Ее «соседи», Бернард, Аль-Садира, Луман 16 и Росс 154 оказались еще более безжизненными и холодными.
Другое дело – солнцеподобная звезда Тау Кита, расположенная в южном полушарии звездного неба на расстоянии примерно двенадцати световых лет от Солнечной системы. Гелиос оказался наименьшей из пяти экзопланет, вращающихся вокруг нее на стабильной, близкой к круговой орбите.
Возникновение здесь жизни ученые связывали с версией ударного столкновения с крупным массивным объектом, которое произошло миллиарды лет назад. Радиоизотопный анализ двух естественных спутников – люди присвоили им имена Франциско и Фердинант – относил их по возрасту примерно к тому же временному периоду.
Но все равно эта гипотеза оставалась пусть и точной, но догадкой.
Люди действительно преуспели во многом – поняли Ньютоновскую физику, вывели теорию относительности, опустили черпак любопытства в чашу с квантовой физикой, квантовой гравитацией.
Но двери к самым главным вопросам так и остались закрытыми.
Почему? Кто? Зачем?
Ученые Эспайера верили в теорию Большого взрыва, случившегося из некоей начальной сингулярности. Но кто, почему и зачем его запустил?
Чтобы «пощупать» другие галактики, нужно было кардинально менять существующие технологии.

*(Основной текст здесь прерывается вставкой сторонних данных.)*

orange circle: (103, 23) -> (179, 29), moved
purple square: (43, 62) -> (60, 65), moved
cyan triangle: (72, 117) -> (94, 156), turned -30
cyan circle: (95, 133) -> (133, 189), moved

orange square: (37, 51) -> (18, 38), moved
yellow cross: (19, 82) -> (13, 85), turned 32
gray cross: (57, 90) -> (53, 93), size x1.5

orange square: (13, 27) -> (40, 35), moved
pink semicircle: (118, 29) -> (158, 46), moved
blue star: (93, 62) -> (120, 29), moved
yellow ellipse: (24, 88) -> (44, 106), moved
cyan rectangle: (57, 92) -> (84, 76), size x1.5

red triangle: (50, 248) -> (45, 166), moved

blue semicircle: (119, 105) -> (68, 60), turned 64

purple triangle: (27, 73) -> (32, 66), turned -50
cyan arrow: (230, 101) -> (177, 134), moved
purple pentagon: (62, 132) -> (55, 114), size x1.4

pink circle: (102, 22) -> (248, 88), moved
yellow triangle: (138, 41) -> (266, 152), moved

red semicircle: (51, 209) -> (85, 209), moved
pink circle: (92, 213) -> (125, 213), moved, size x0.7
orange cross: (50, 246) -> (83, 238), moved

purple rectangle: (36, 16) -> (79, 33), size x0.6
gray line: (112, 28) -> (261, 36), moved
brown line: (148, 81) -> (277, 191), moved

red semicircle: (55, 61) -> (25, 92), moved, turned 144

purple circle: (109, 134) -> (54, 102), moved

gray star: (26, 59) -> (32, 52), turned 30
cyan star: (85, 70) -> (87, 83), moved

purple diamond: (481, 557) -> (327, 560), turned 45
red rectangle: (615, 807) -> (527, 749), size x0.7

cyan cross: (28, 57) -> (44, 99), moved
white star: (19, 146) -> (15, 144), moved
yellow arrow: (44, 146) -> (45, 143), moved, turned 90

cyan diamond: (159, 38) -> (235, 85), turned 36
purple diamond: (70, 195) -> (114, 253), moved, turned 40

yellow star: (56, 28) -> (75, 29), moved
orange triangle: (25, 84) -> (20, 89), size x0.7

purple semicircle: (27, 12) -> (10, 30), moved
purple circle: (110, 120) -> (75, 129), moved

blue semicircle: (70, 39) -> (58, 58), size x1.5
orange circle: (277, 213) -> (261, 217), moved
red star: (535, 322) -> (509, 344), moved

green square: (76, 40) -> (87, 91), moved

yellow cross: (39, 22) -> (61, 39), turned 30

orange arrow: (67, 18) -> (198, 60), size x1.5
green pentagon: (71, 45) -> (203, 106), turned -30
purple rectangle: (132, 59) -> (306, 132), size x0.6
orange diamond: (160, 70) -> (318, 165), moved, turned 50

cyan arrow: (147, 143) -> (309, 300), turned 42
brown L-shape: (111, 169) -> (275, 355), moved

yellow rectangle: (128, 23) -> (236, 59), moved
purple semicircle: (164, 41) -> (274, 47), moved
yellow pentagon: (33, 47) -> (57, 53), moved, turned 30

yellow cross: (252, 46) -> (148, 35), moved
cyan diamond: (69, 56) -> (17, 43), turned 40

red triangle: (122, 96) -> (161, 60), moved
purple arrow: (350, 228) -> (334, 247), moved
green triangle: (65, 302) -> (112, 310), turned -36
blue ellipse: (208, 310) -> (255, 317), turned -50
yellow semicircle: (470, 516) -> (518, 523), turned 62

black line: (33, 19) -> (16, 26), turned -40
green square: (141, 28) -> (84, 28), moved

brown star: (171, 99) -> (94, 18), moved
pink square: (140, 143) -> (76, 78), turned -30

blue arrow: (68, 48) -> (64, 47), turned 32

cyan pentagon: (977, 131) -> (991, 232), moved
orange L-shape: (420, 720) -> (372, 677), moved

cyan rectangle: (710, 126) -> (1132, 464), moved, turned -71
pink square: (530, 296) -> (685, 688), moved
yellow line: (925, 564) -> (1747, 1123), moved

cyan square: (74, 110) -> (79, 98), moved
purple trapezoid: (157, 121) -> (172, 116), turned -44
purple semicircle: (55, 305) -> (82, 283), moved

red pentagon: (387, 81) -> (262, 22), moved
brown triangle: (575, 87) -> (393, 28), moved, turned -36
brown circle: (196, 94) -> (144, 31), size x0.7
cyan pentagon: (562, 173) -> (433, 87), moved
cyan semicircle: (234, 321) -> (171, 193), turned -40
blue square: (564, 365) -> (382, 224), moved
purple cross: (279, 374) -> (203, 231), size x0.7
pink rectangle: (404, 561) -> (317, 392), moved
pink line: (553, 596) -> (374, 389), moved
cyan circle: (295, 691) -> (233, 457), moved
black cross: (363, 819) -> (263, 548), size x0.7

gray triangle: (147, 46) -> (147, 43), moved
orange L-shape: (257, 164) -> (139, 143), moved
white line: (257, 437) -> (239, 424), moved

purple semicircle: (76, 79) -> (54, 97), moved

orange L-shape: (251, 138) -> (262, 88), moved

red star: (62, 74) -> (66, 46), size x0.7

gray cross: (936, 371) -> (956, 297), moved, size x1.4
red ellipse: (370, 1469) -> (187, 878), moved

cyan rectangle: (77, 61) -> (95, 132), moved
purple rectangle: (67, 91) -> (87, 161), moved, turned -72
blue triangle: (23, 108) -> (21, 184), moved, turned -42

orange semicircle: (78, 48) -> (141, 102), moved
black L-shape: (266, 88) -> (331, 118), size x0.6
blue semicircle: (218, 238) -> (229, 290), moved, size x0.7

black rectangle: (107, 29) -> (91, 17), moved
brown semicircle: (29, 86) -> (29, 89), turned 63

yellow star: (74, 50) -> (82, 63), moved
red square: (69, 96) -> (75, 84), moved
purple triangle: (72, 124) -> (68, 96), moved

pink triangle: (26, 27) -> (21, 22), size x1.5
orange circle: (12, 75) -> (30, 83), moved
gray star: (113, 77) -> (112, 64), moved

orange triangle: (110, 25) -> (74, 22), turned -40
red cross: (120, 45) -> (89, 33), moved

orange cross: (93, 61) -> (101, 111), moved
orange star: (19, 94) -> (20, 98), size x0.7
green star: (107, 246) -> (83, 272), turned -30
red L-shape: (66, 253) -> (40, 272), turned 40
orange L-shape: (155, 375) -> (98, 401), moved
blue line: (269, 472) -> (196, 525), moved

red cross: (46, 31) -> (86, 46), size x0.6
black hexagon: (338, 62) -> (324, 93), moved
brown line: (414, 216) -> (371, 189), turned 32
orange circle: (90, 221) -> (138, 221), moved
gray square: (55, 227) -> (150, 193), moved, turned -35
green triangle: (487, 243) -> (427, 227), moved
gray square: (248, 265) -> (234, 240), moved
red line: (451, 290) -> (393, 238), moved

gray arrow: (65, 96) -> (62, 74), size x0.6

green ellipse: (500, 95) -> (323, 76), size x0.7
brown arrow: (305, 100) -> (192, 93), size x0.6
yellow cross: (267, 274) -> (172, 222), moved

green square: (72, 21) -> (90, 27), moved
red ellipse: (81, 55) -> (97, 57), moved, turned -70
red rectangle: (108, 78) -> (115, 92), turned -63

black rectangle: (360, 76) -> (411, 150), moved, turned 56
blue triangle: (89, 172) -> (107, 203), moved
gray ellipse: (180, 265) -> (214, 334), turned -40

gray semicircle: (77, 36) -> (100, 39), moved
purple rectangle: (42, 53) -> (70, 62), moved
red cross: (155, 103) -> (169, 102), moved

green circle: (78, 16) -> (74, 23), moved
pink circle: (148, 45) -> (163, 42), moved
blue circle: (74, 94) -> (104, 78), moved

Термоядерные импульсные двигатели на станции могли развивать максимум одну третью скорости света, не более 77 тысяч километров в секунду.
И если путь до звездной системы Тау Кита занял чуть больше сорока лет, с учетом полугодового торможения, то до ближайшей к Млечному Пути галактики Андромеды путешествие продлилось бы минимум девять миллионов лет.
Каждый раз, глядя на «дом детства», она задумывалась об этих абстрактных и непостижимых вещах. После капитального демонтажа большинства технических модулей и жизненно-важных узлов, Эспайер превратился в орбитальную обсерваторию, с оптическими, рентгеновскими, ультрафиолетовыми и гамма-телескопами, выполнявшую проекты научного назначения.
Закончив размышления, Элизабет выдохнула так глубоко и протяжно, что стекло скафандра запотело:
– Ты издеваешься, Джазз? Поставь нормальную песню из коллекции Ретро-4 или Классика-1, не надо этой отсебятины!
В наушнике зазвучала певучая романтическая мелодия.
Находясь в открытом космосе девятый час подряд, она никак не могла определить причину отказа командно-телеметрической антенны для приема наземных сигналов.
Гермокостюм девушки крепился страховочной лебедкой к кольцевому поручню на Клипере А29.
Температура на орбите колебалась на несколько сотен градусов в течение дня. Элизабет очень не хотелось «проспать» точку невозвращения на корабль и замерзнуть насмерть.
– Эй, балагур, ты там не уснул?
– Я здесь! Продолжаю сканировать в реальном времени все данные с бортового навигационного комплекса. Уровень сигнала по-прежнему ноль децибел на ватт.
– Член Сатурна!
Сигнальная красная лампочка внутри шлема ожила, и скафандр наполнился премерзким тревожным писком.
– Джазз, умоляю, выключи.
Шум стих.
– Я рекомендую возвращаться на корабль, Элизабет. Вы исчерпали запасной лимит времени работы за бортом, – механическим голосом выпалил дройд.
Русско-китайский скафандр, произведенный в далекие незапамятные времена еще на Земле, а позже доработанный на Эспайере, модель TZW-2[23] «Ястреб», был рассчитан на работу в вакууме в течение максимум 11 часов, из которых 30 минут отводилось в качестве резерва «на возврат» в шлюзовой отсек и еще 30 минут «про запас».
В отличие от более старой модели TZW-1, он воплощал собой «транспортную» концепцию будущего, будучи монолитным, а не разборным. Кольцевой гермозамок, соединяющий в талии верхнюю и нижнюю части отсутствовал, перчатки и шлем были несъемными.
Сзади скафандра располагался люк, сквозь который пролезал астронавт, как в кабину самолета. Внутри функционировала автоматизированная система терморегулирования и регенерации углекислого газа с активным его насыщением молекулами кислорода. Самый настоящий мини-корабль.
В остекление шлема был встроен защитный светофильтр от яркого солнца, голографическая консоль и светильники для работы в темноте. Все управление осуществлялось голосом.